Here are some reasons why it's a terrible idea....

  • If you need an acronym to remember your values, then your values suck.
  • If someone created an acronym, they probably had to change the words or add some new ones to make them fit, which messed them up.
  • It speaks more of care for 'image and marketing' than for honest, straightforward common sense.
  • It won't translate to other languages well, and therefore screw up your international efforts.
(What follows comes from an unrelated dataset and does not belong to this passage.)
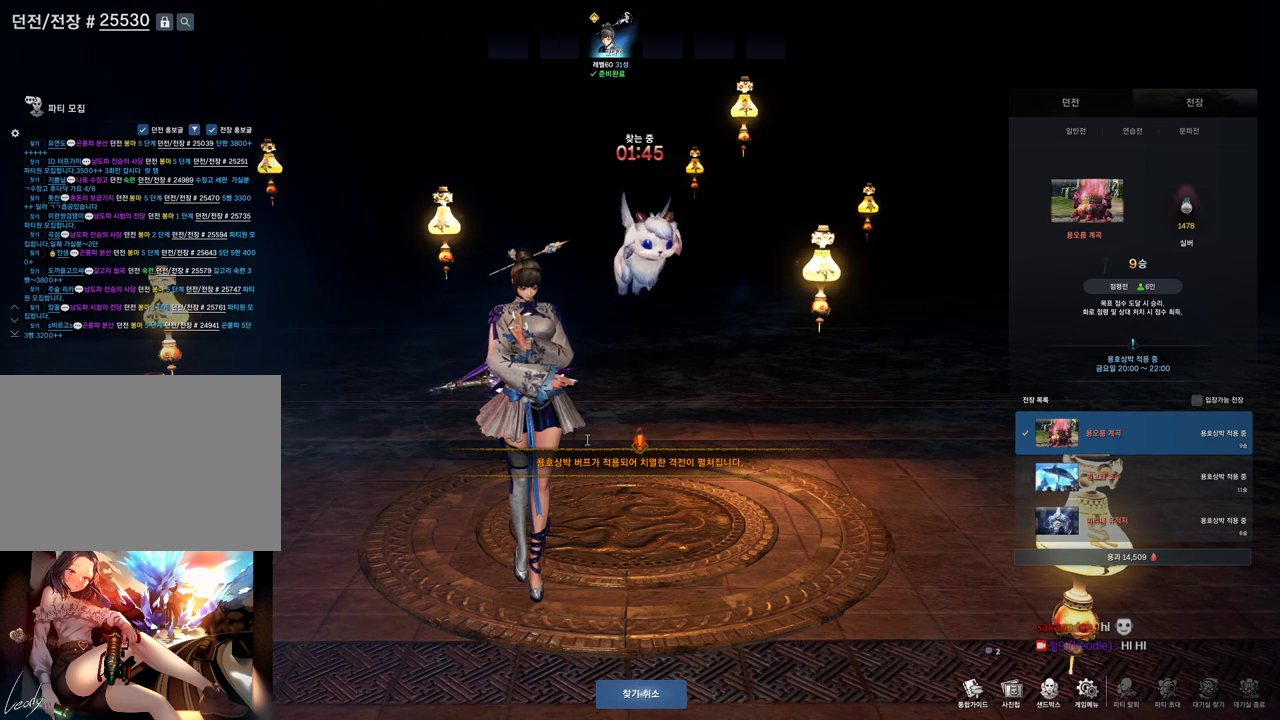
{"keys": ["d"], "mouse": [], "events": [[33, "r", "up"], [33, "space", "down"], [133, "space", "up"], [367, "a", "down"], [500, "a", "up"], [500, "d", "down"]]}
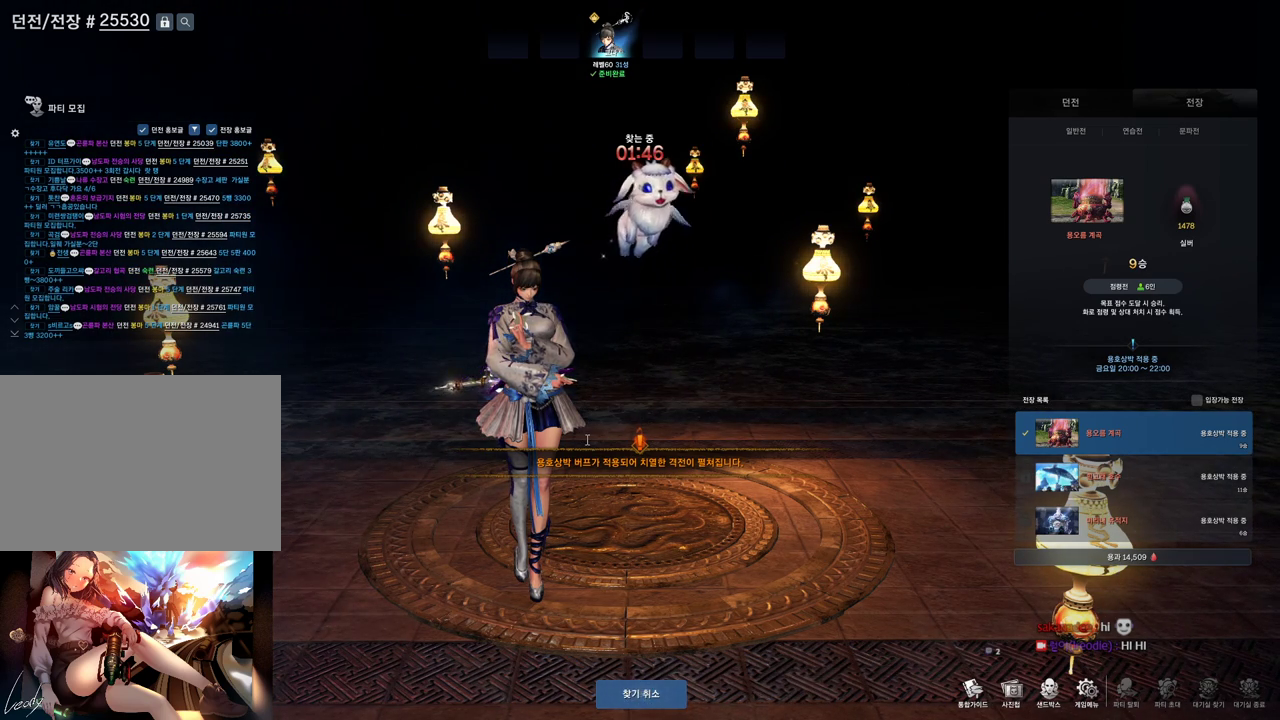
{"keys": [], "mouse": [], "events": [[133, "d", "up"], [233, "space", "down"], [333, "space", "up"]]}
A few months ago I wrote a blog on defining core values the cowboy way - the values created at the end of that article were:

1. Speak the truth
2. Do the right thing
3. Respect others

Let's imagine for a moment that instead of capturing things properly, somebody decided that an acronym was needed. Looking at the above, perhaps the word 'Steer' could be used - and we could make a good logo out of it too...

 Speak the truth
Taking other peoples stuff is wrong
Elders come first
Everyone eat steak
Respect others

We've kept to the content of our employee voice capture, but in essence we've created something that looks a little better, but is clearly full of crap - which is something we know Cowboy Inc. likes to avoid.

If you want to make it worse, then define your value acronym against the current company tag line - then employees will be absolutely sure to see it as a marketing exercise.

If you have acronym-based values (and many do), then I hope this doesn't offend. In the unlikely event that they work well, and the behaviours that underwrite them drive better business then you should be proud to be in the minority.

If not, it's time to make some changes.